Clone the Floppy Disk

  1. From the Tools menu, select Disk Tools and then Clone Disk.
  2. For the Source Disk, click on the disk icon, and select Removable medium (A:).
  3. For the Destination, we will use a file. We will clone to a destination file (not to a disk).
  4. Make sure you see Destination File rather than Destination Disk.
  5. Click on the file icon.
  6. Tell WinHex that you will save the clone (image) to a file on your F drive. Name the file something like 666FloppyImage.
  7. If you see a scary message that says something like, "Warning: the integrity of the disk may be severely damaged," STOP. Ask for help.
  8. Otherwise, click OK to get the cloning started. The cloning may take a while. Be patient

Authenticate the Clone

  1. Once WinHex has cloned your disk, you should see a new window that shows the data in the clone (image file).
  2. From the Tools menu, select Calculate Hash. This will give you a "digital fingerprint" of the clone. It should match the fingerprint of the original floppy disk.
  3. Select the MD5 (128-bit) hash algorithm and let the computer make the calculation. It could take a while. Be patient.
  4. Copy and paste the hash into your activity log (with a note about what it is, e.g. the MD-5 hash of the clone).
  5. Is the hash the same as the hash for the original disk?
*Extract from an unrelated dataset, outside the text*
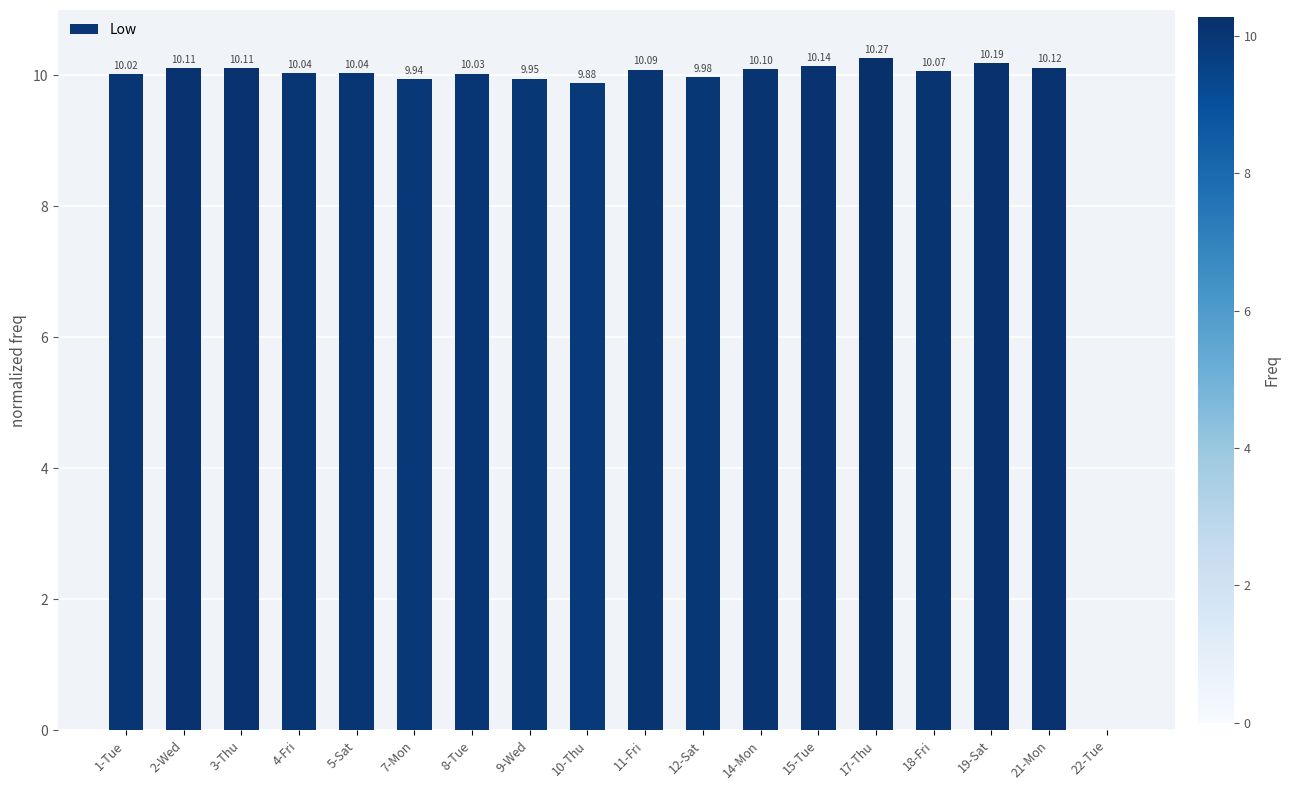

Are the bars horizontal?

No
Include the answer to this question in your log. (If it's not the same, then you have a damaged clone and you would not use it in your investigation.)
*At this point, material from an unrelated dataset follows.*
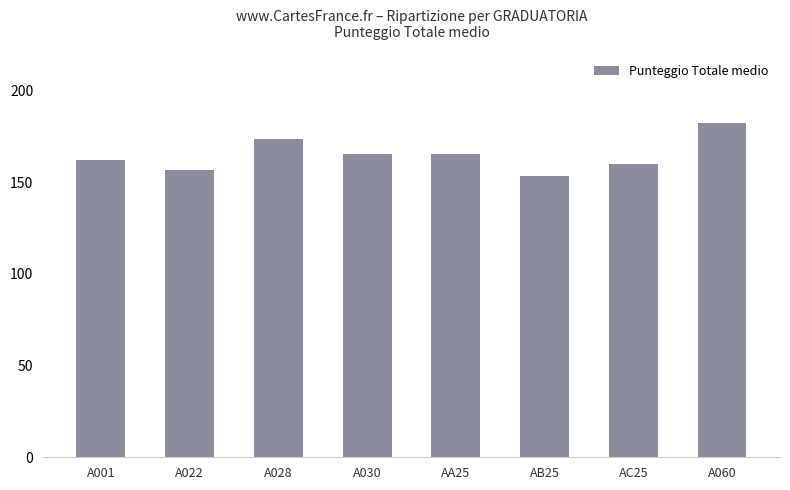

Does the chart contain stacked bars?

No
Make a Quick Analysis of the Data on the Floppy (and Clone) If There's Time

  1. In WinHex, scroll down in the window for your image file. Do you see any readable text? Jot down a few examples in your activity log.
  2. From the Specialist menu in WinHex, select Interpret Image as Disk. This will let you see files and directories, even files and directories that the user deleted. (WinHex shows deleted files and folders in a paler color. It's a bit subtle. Don't worry for now if you can't see it. We'll discuss this later.)
  3. Compare what WinHex says is on the disk to what the Windows Operating System says is on the disk. In Windows, click on Start and then My Computer. Double-click on the 3 1/2 inch Floppy icon. Jot down in your activity log any obvious differences for what Windows shows compared to what WinHex shows.

Submission

Submit your activity log electronically. Each student should submit an activity log even if you worked together on the WinHex hands-on activities.